++++ ТЕКСТ ДЛЯ ЧТЕНИЯ ++++

Сесть на корточки возле двери в коридоре и башку обхватить: выход или не выход уехать на море, на работу забить? Ведь когда-то спасало: над синей волною зеленела луна. И, на голову выше, стояла с тобою, и стройна, и умна. Пограничники с вышки своей направляли, суки, прожектора и чужую любовь, гогоча, освещали. Эта песня стара. Это — «море волнуется — раз», в коридоре самым пасмурным днём то ли счастье своё полюби, то ли горе, и вставай, и пойдём. В магазине прикупим консервов и хлеба и бутылку вина. Не спасёт тебя больше ни звёздное небо, ни морская волна.Да когда он был у моря-то? В 1989-м, после восьмого класса, в Болгарии, с родителями, на Солнечном берегу. Были они там недели две, плавал он не очень хорошо, да и опасно там было — народу много, во взбаламученное море не тянуло. Мало видел, больше воображал. Но запоминал навсегда. Ничего не сказал о том море. Разве что о Балтийском, но Финский залив — часть городского ландшафта. На берегу Финского залива в его самой восточной оконечности, в месте впадения в залив реки Невы, стоит Санкт-Петербург.
Это странно: такой нестарый поэт был поэтом памяти. Масса того, что он писал, возникала оттуда, где было лучше, чем сейчас. Область счастья, а не память. Значит, не память, а нечто другое.

++++ ИСХОДНЫЕ ДАННЫЕ ++++

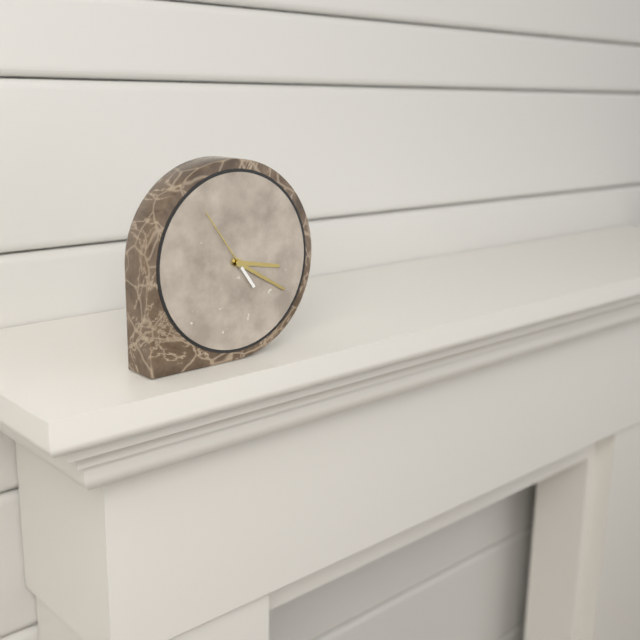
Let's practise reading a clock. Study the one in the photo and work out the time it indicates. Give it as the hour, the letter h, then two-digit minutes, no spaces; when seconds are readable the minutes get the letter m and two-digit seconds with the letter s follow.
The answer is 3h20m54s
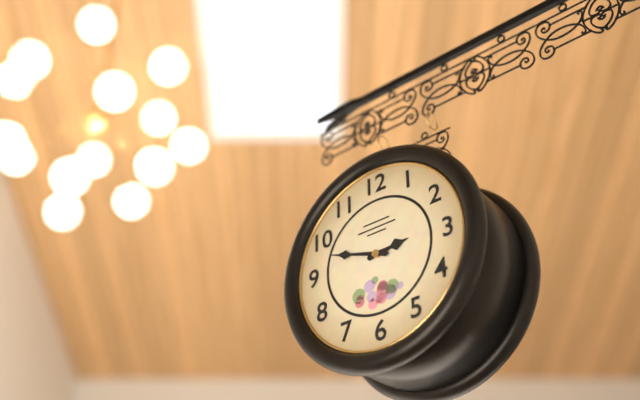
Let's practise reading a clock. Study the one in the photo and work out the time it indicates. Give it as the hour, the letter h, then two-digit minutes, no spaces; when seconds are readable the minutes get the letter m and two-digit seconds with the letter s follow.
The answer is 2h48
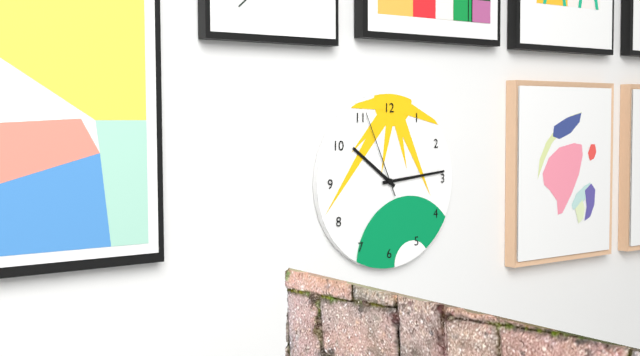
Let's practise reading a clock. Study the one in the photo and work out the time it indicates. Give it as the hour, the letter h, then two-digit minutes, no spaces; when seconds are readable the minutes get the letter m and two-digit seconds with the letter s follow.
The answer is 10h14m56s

++++
++++ ИСХОДНЫЕ ДАННЫЕ ++++

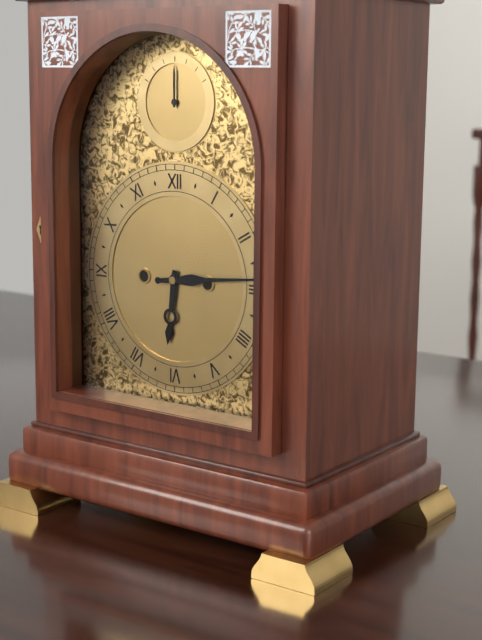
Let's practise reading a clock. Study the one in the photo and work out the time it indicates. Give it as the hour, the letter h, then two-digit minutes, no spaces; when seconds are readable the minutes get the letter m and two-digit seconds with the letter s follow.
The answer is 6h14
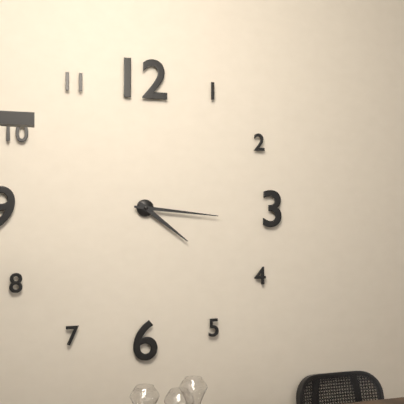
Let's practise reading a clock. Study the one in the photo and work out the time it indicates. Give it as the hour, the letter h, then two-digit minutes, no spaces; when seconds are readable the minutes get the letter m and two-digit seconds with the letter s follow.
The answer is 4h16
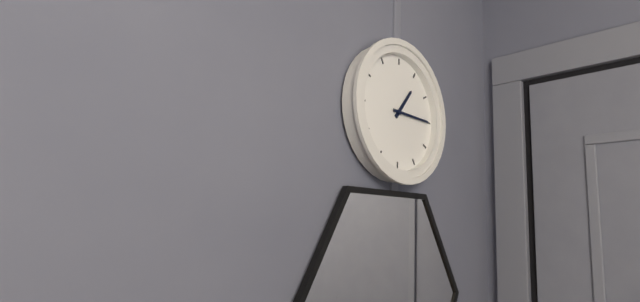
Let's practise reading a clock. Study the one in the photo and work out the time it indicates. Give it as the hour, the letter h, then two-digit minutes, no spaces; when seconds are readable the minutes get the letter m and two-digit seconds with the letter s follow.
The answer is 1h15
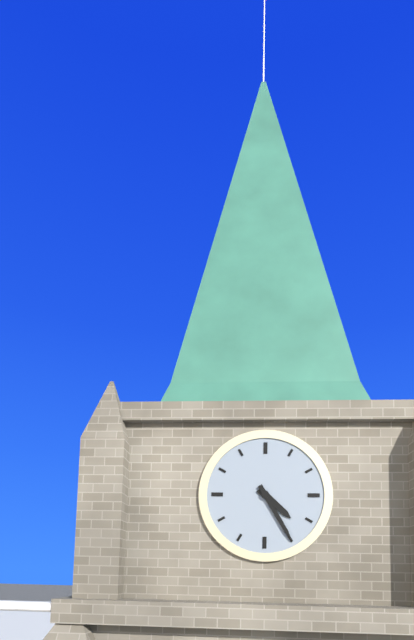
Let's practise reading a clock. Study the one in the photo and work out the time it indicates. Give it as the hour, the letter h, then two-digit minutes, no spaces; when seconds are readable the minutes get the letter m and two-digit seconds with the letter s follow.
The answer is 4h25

++++
++++ ИСХОДНЫЕ ДАННЫЕ ++++

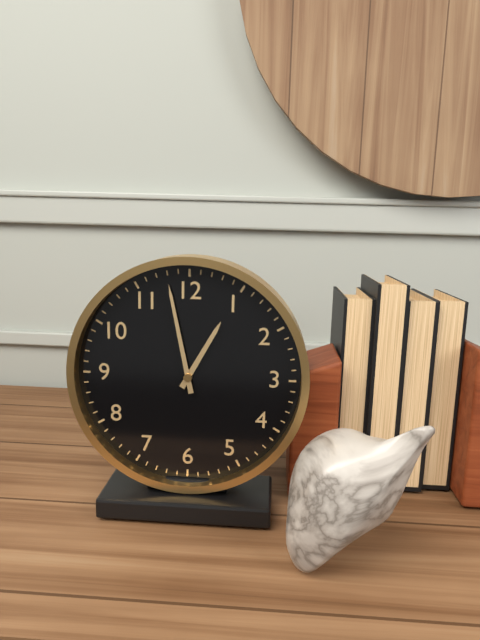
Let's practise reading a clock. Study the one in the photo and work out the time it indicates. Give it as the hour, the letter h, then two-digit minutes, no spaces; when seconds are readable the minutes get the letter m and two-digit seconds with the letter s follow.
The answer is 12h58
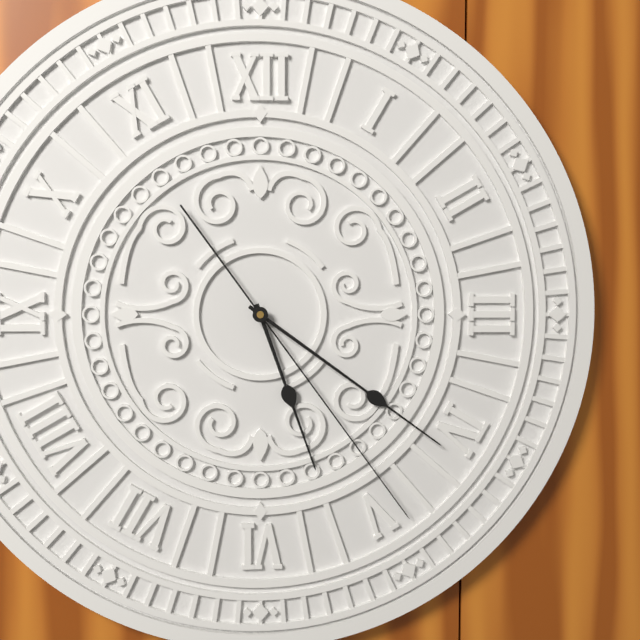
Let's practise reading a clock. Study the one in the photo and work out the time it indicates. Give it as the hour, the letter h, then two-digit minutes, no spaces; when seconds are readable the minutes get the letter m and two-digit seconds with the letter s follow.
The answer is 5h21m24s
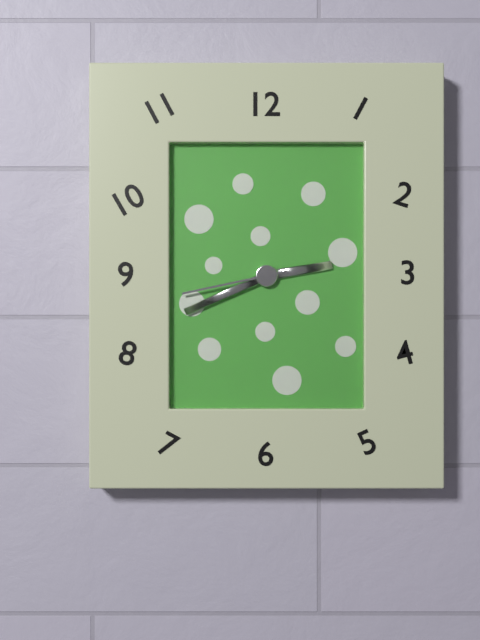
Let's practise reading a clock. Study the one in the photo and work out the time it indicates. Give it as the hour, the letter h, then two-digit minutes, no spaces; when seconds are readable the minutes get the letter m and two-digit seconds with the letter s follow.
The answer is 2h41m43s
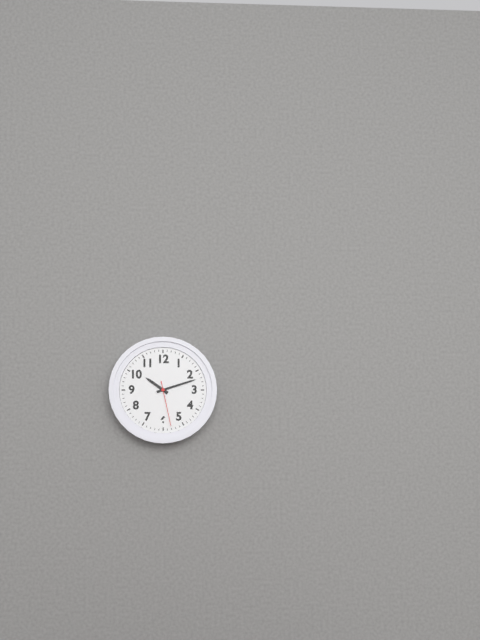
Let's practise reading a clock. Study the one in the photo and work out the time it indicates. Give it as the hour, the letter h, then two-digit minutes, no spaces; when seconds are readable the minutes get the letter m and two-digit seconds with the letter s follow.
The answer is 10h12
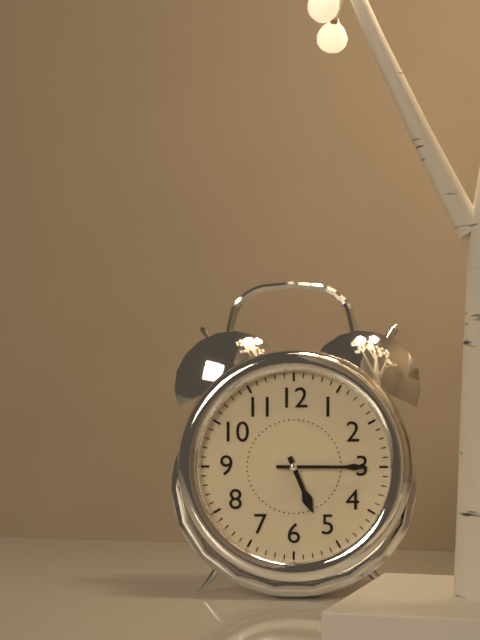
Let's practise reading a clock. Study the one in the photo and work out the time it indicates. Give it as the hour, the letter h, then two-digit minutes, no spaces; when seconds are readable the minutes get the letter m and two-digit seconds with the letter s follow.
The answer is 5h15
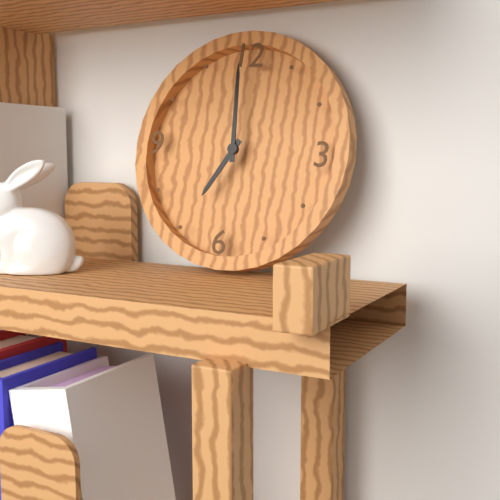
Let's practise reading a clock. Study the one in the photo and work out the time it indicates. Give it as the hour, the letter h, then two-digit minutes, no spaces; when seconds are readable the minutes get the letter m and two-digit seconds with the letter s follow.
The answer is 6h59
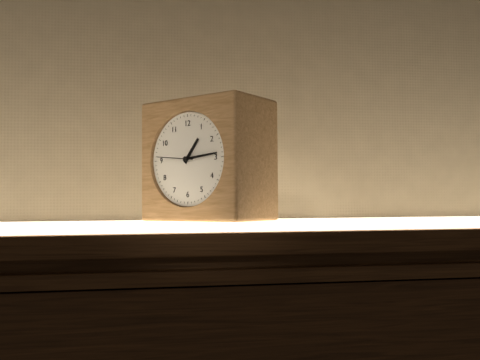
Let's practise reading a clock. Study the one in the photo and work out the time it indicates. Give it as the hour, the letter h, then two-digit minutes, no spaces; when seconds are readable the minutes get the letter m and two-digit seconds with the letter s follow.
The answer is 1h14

++++

Выпишите дословно фрагмент текста о поэте. Начните с места, где стоят слова «Это странно: такой», и остановитесь после слов «а нечто другое.».

▶ ПОЛУЧЕННЫЙ РЕЗУЛЬТАТ:
Это странно: такой нестарый поэт был поэтом памяти. Масса того, что он писал, возникала оттуда, где было лучше, чем сейчас. Область счастья, а не память. Значит, не память, а нечто другое.